Os novos “bancos invisíveis”
Para especialistas, o fechamento de agências físicas representa um fenômeno global. O professor Henrique de Vasconcelos, economista da Universidade Federal da Bahia (UFBA), explica que os bancos caminham para se tornarem “instituições invisíveis”.
“Hoje, o cliente praticamente não vê o banco. Ele usa o aplicativo, o chat, o Pix. O atendimento humano está desaparecendo. Isso reduz custos, mas também desumaniza as relações financeiras”, comenta.
Segundo ele, o desafio está em equilibrar eficiência tecnológica com inclusão social. “O Brasil ainda é um país desigual. O sistema financeiro não pode se afastar da população que mais precisa dele.”

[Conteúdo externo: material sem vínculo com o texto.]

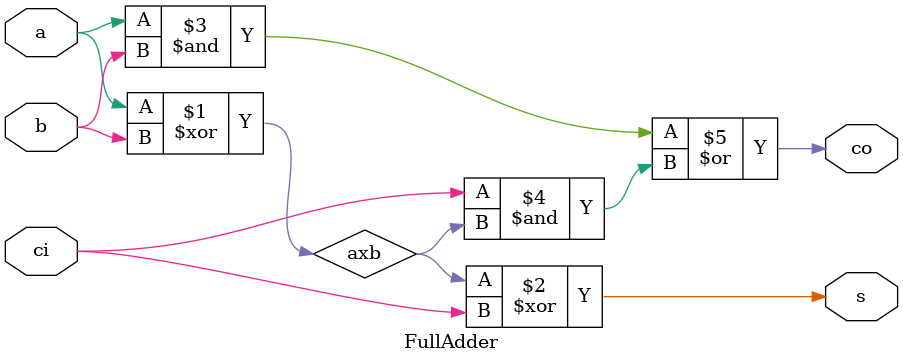
<source format=v>
module FullAdder(
    input   a,
    input   b,
    input   ci,
    output  co,
    output  s
);

wire axb;

assign axb = a^b;
assign s = axb^ci;
assign co = (a&b) | (ci&axb);

endmodule

</source>
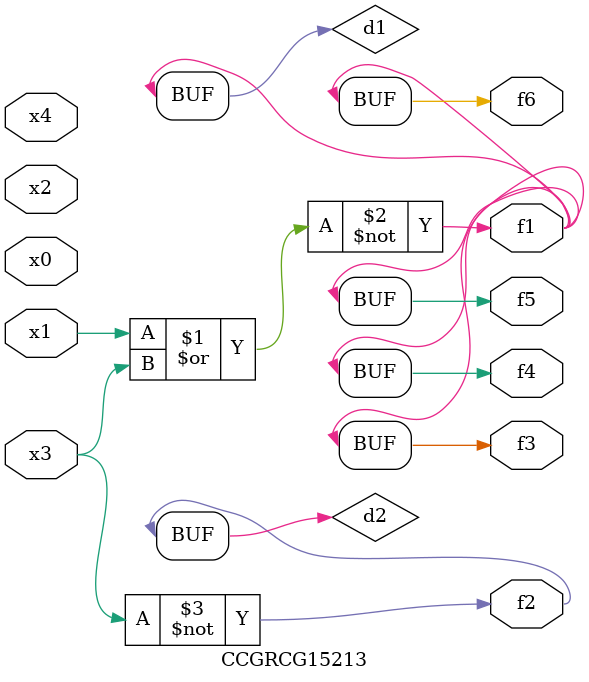
<source format=v>
module CCGRCG15213(
	input x0, x1, x2, x3, x4,
	output f1, f2, f3, f4, f5, f6
);

	wire d1, d2;

	nor (d1, x1, x3);
	not (d2, x3);
	assign f1 = d1;
	assign f2 = d2;
	assign f3 = d1;
	assign f4 = d1;
	assign f5 = d1;
	assign f6 = d1;
endmodule

</source>
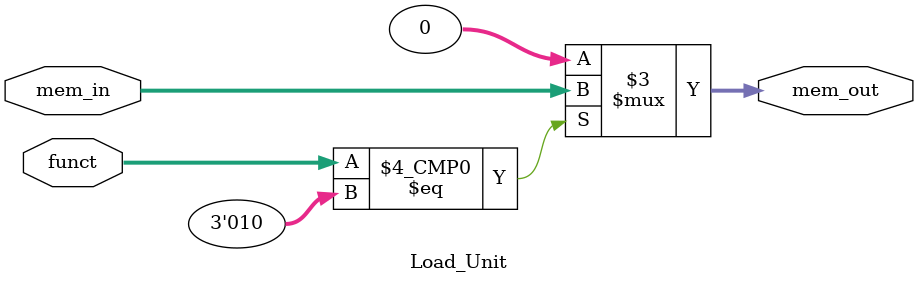
<source format=v>
`timescale 1ns/1ps

module Load_Unit(funct,mem_out,mem_in);
input [31:0] mem_in;
input[2:0] funct;
output reg [31:0] mem_out;

always@(*)
case(funct)
    3'b010://load word
        mem_out=mem_in;
    default:
        mem_out=32'b0;
    endcase

endmodule
</source>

E os clientes da Tancredo Neves?
Com o fechamento da unidade, os clientes da agência Tancredo Neves serão transferidos para a agência Iguatemi (0935), também em Salvador.
O Itaú informou que o processo ocorrerá automaticamente, sem necessidade de abertura de novas contas ou atualização de cadastros. Mas muitos correntistas demonstram resistência à mudança.
“Tenho conta aqui desde 1994. Conheço os gerentes pelo nome. O banco diz que é tudo mais fácil pelo aplicativo, mas nem sempre é. Às vezes, eu só quero conversar com alguém”, lamenta o empresário José Raimundo, 62 anos, cliente há três décadas.
Lucro alto, confiança em baixa
Embora os números do Itaú mostrem crescimento, a imagem pública da instituição passa por um desgaste. O contraste entre lucros recordes e demissões massivas levanta questionamentos sobre a responsabilidade social das grandes corporações.
De um lado, o banco comemora inovação e eficiência. Do outro, funcionários e clientes enfrentam a realidade prática da digitalização, que nem sempre é tão “moderna” para quem depende do atendimento humano.
O episódio da Tancredo Neves, portanto, vai além de um simples fechamento de agência: ele simboliza a tensão entre o avanço tecnológico e o valor das relações humanas, um debate que promete se intensificar nos próximos anos.